British workers pay growth rose at the fastest pace in three years as businesses struggled to hire staff, official figures show.
Average weekly earnings excluding bonuses rose by 2.9% in the year in the three months to July, the fastest since March, up from 2.7% in the previous three month period, the Office for National Statistics said.
In the month of July, wage growth rose 3.1%, the most since the three months to July 2015.
The growth in pay will be welcomed by households, which have seen wages squeezed in recent years. Inflation is currently at 2.4% in the three months to July.

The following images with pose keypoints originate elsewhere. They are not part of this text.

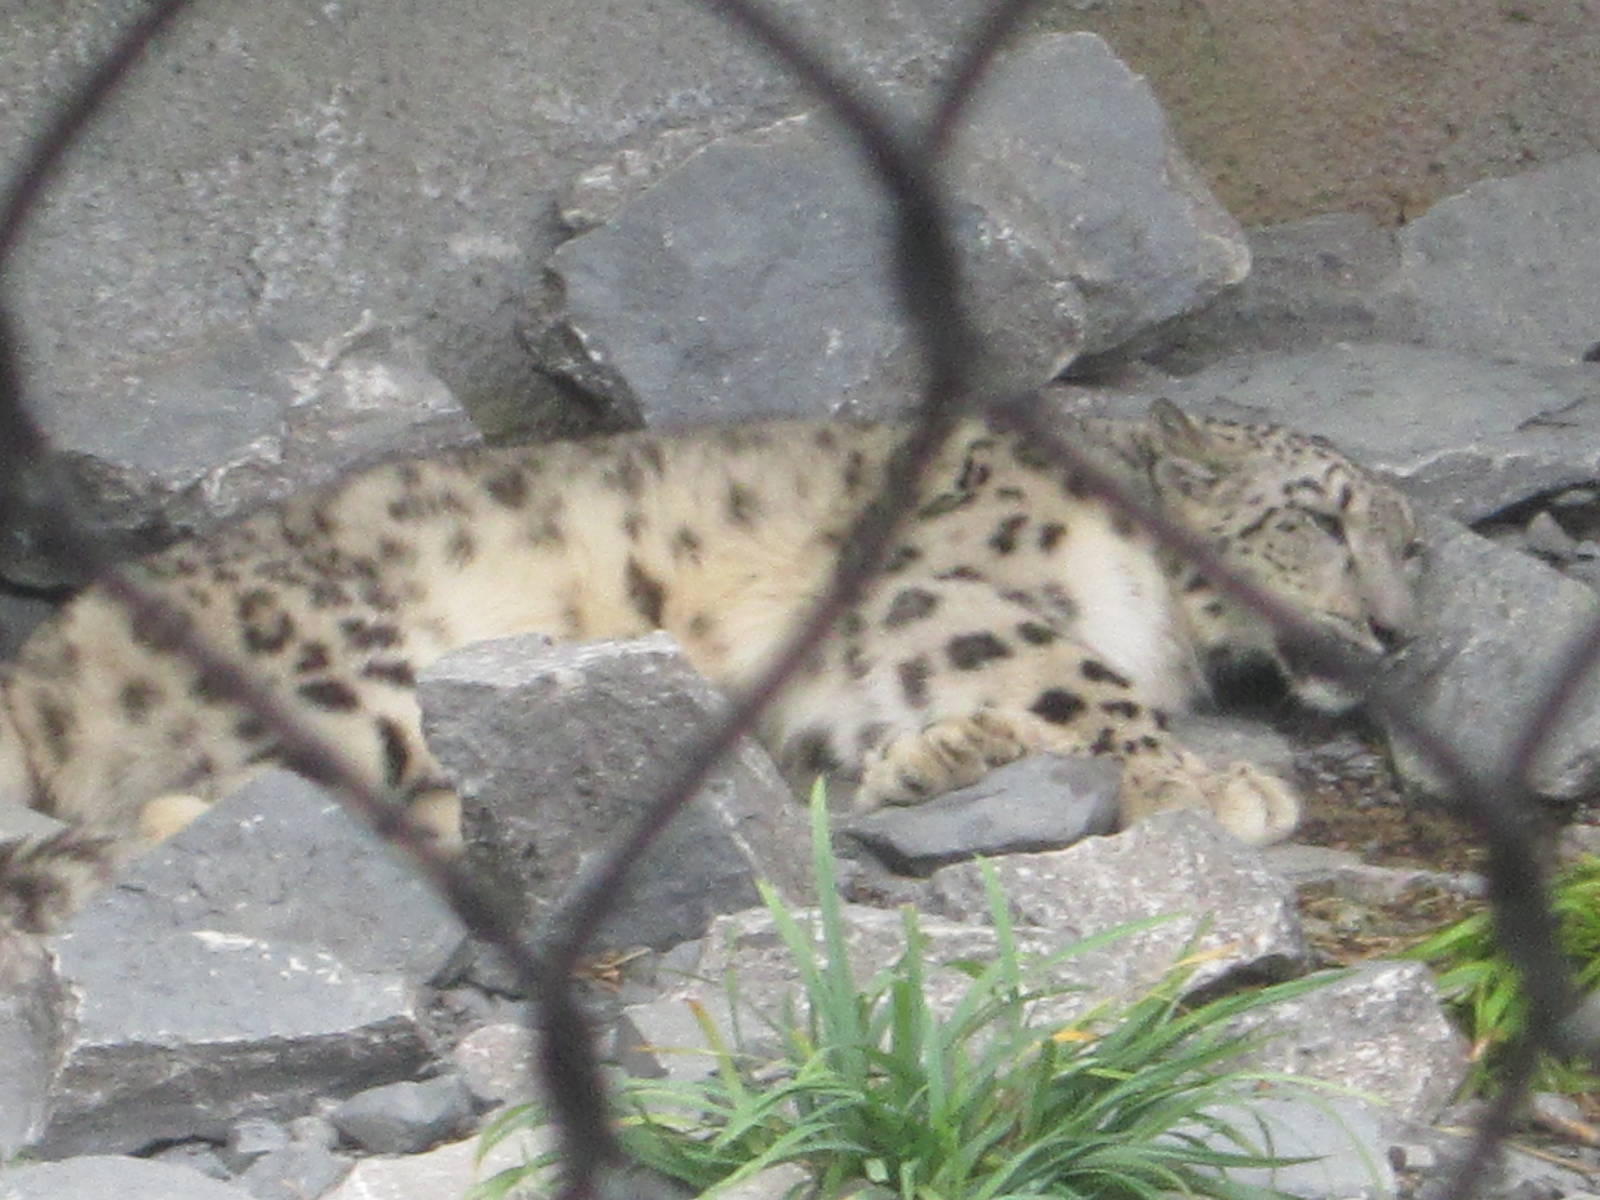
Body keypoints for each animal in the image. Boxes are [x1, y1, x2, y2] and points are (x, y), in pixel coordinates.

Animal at [0, 399, 1420, 932]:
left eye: (1409, 546)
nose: (1400, 631)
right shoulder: (925, 593)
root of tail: (54, 649)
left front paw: (942, 753)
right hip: (350, 669)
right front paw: (1211, 784)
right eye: (1318, 517)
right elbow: (1070, 667)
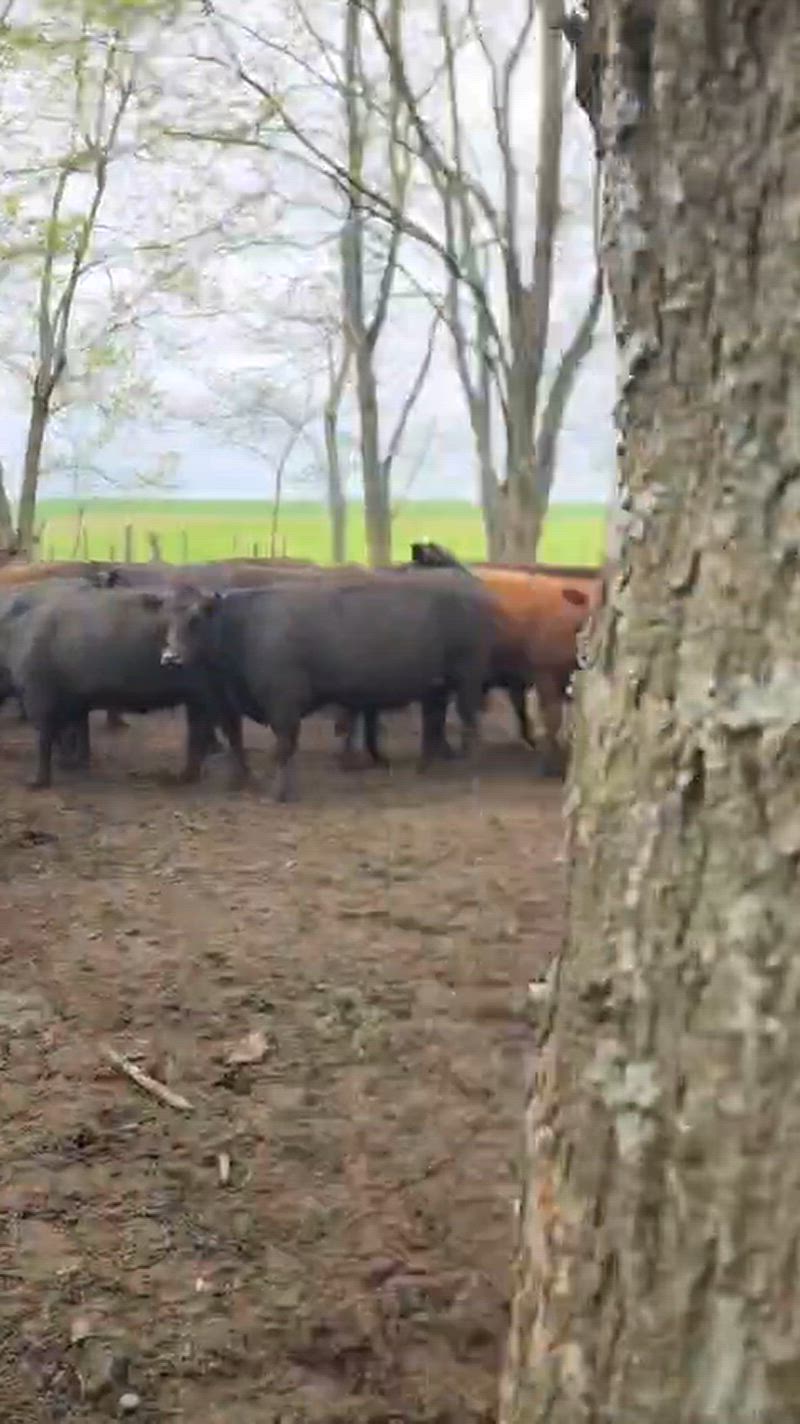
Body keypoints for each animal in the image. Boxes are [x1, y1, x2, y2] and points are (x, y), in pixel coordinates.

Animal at [159, 571, 495, 801]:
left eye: (195, 619)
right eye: (168, 619)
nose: (170, 657)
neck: (245, 626)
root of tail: (470, 588)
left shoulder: (284, 703)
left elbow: (284, 746)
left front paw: (279, 793)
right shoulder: (233, 702)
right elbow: (238, 742)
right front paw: (243, 783)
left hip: (466, 681)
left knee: (469, 723)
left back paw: (469, 769)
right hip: (435, 688)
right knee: (433, 722)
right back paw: (425, 769)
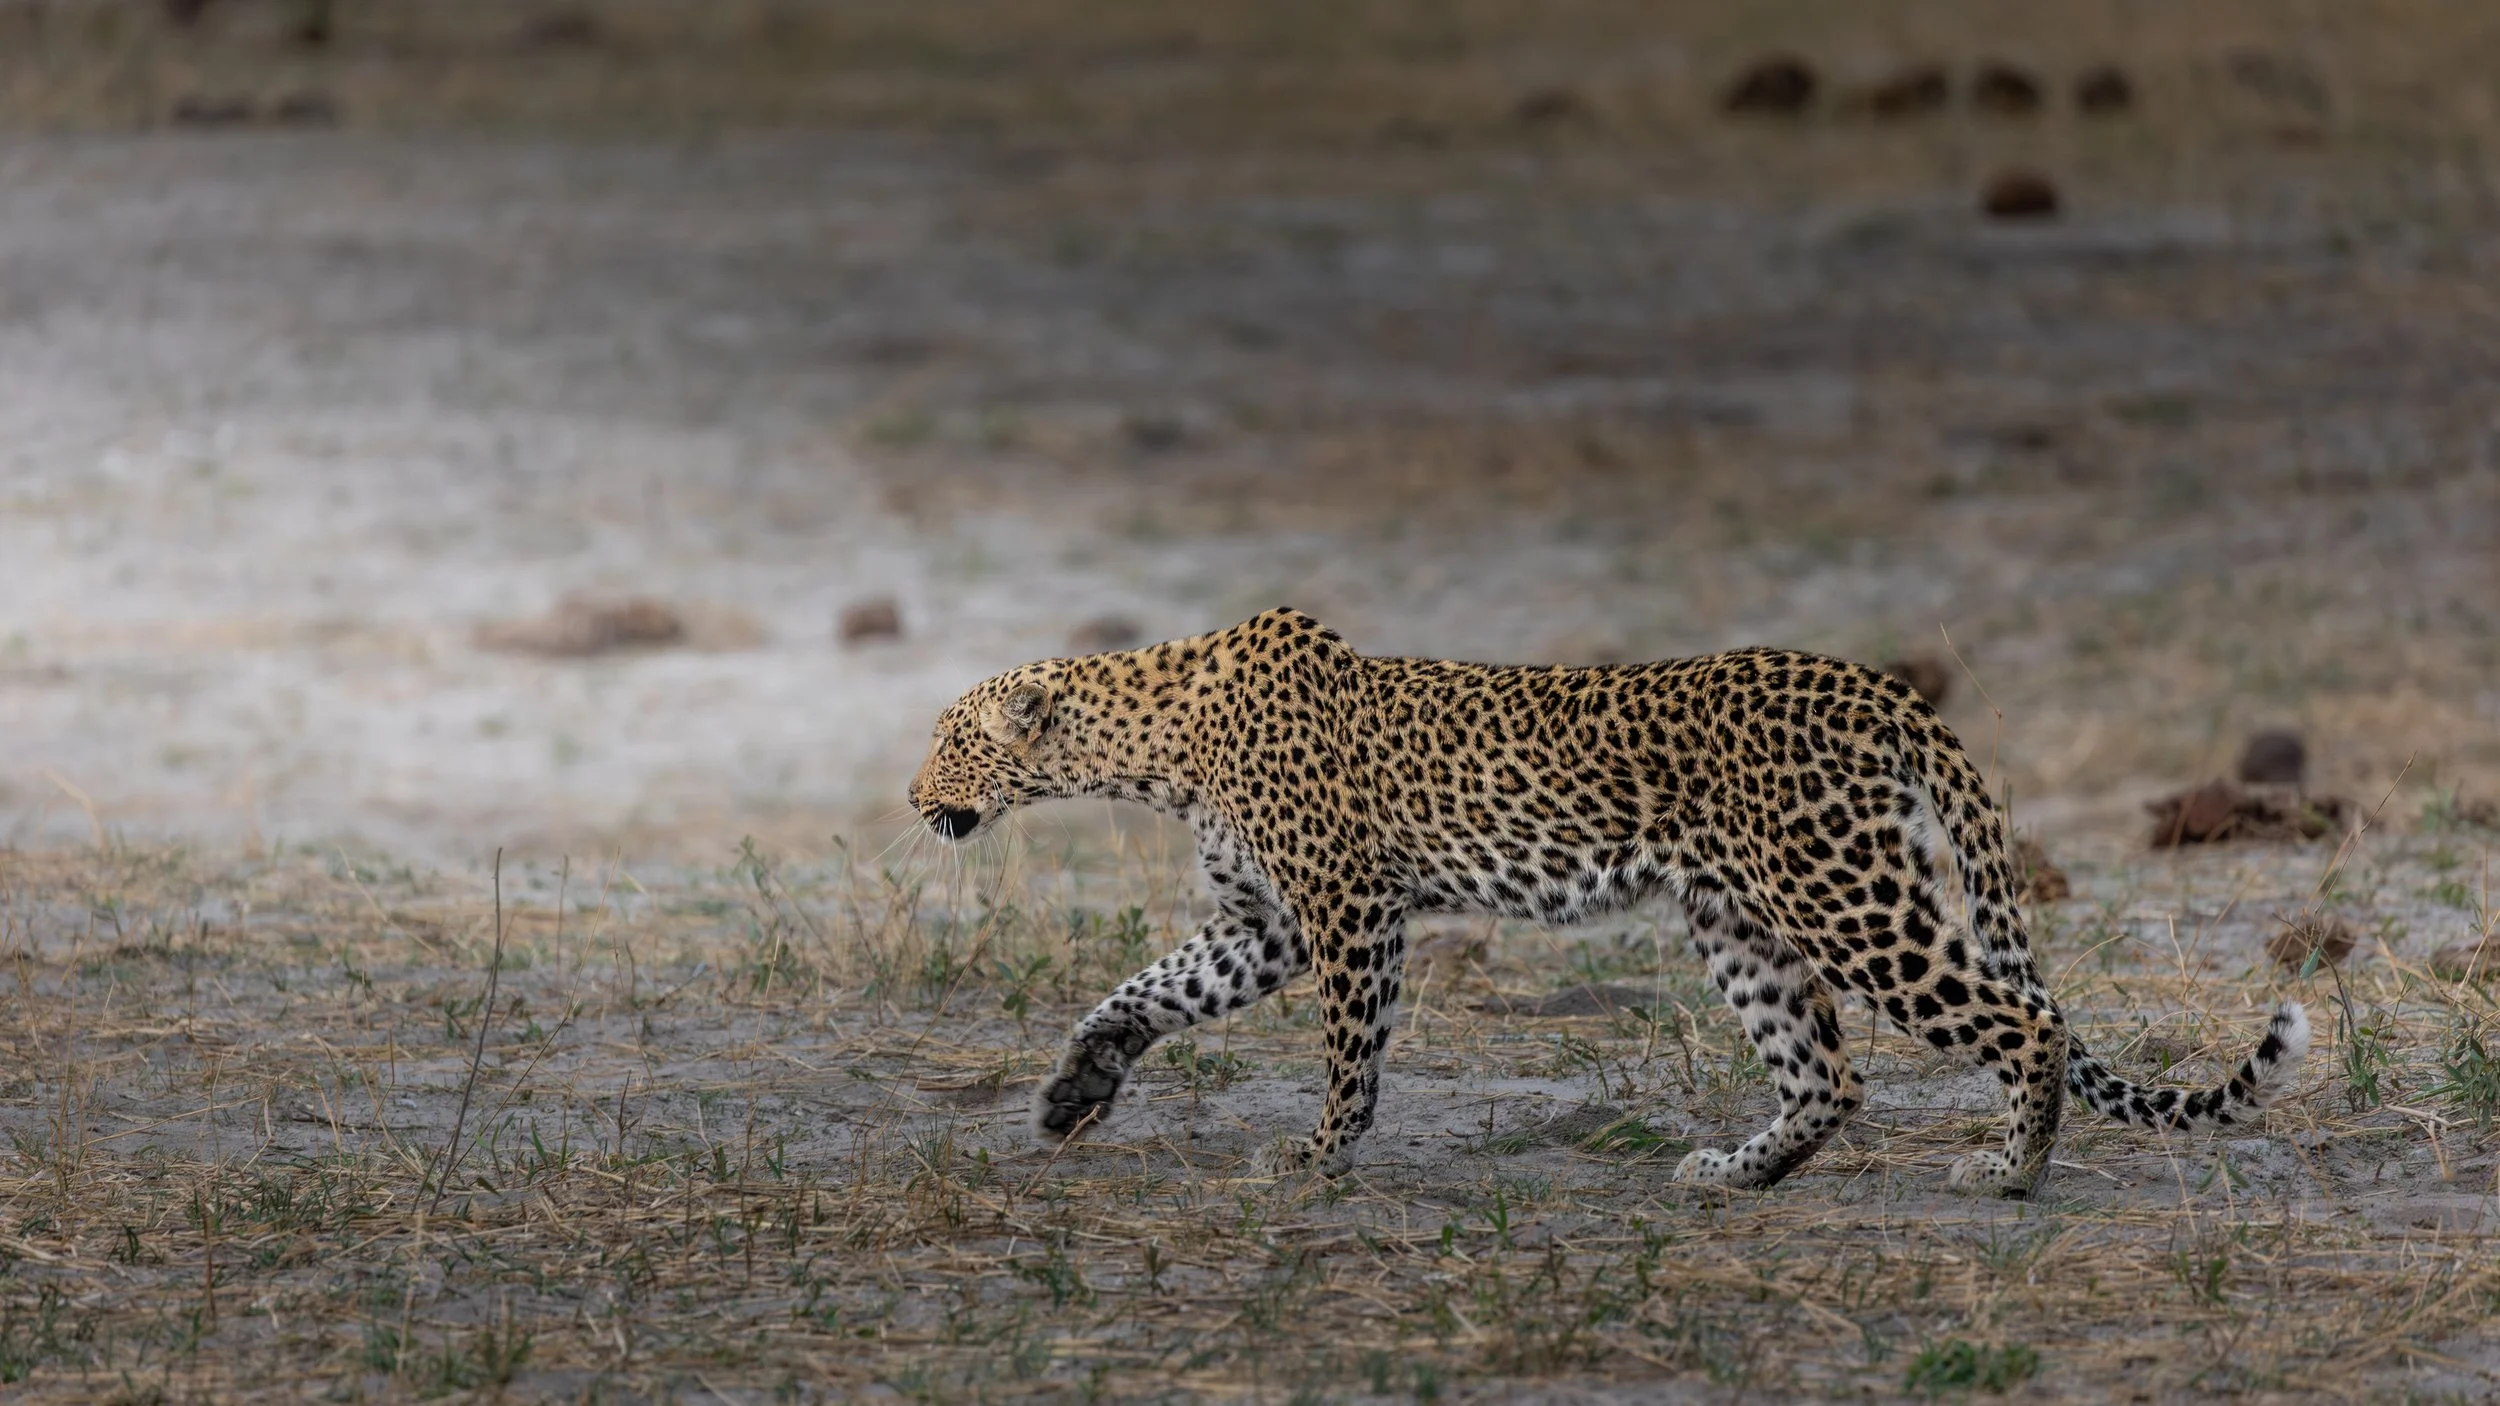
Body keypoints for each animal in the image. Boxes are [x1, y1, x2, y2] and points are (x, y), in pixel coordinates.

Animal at [907, 608, 2309, 1197]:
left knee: (2027, 1024)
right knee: (1830, 1074)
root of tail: (1875, 683)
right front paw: (1072, 1089)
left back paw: (2010, 1172)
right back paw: (1734, 1173)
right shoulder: (1269, 923)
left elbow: (1349, 1057)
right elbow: (1140, 992)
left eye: (951, 739)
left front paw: (1316, 1159)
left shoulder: (1349, 912)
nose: (916, 796)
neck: (1153, 741)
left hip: (1849, 901)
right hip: (1740, 919)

Employment increased by 3,000 in the three months to July to 32.4 million, giving a rate of 75.5%, which was slightly lower than the 75.8% recorded in the previous three month period.
The number of people classed as economically inactive, including students, those on long-term sick leave, taken early retirement, or who have given up looking for work, rose 108,000 on quarter to 8.76 million in the last three months, giving a rate of 21.2%.
Unemployment fell by 55,000 over the period to 1.36 million, giving a jobless rate of 4% – the lowest level since the mid 1970s.
David Freeman, the head of labour market statistics at the ONS, said: “With the number of people in work little changed, employment growth has weakened.
“However, the labour market remains robust, with the number of people working still at historically high levels, unemployment down on the year and a record number of vacancies.
“Meanwhile, earnings have grown faster than prices for several months, especially looking at pay excluding bonuses.”
Andrew Wishart, UK economist at Capital Economics, said: “The labour market figures suggest that competition for workers is finally starting to provide greater support to wages.
“The slowdown in total pay growth in May and June was reversed in July. Wage growth excluding bonuses reached a three-year high.”
Although the latest data vindicates the Bank of England’s decision to raise interest rates in August, it is unlikely to lead to more increases as Britain exits the European Union.
“Despite today’s increase in wage growth, we still think that the MPC will hold off raising interest rates again until the near-term uncertainty due to the Brexit negotiations is resolved,” Mr. Wishart said.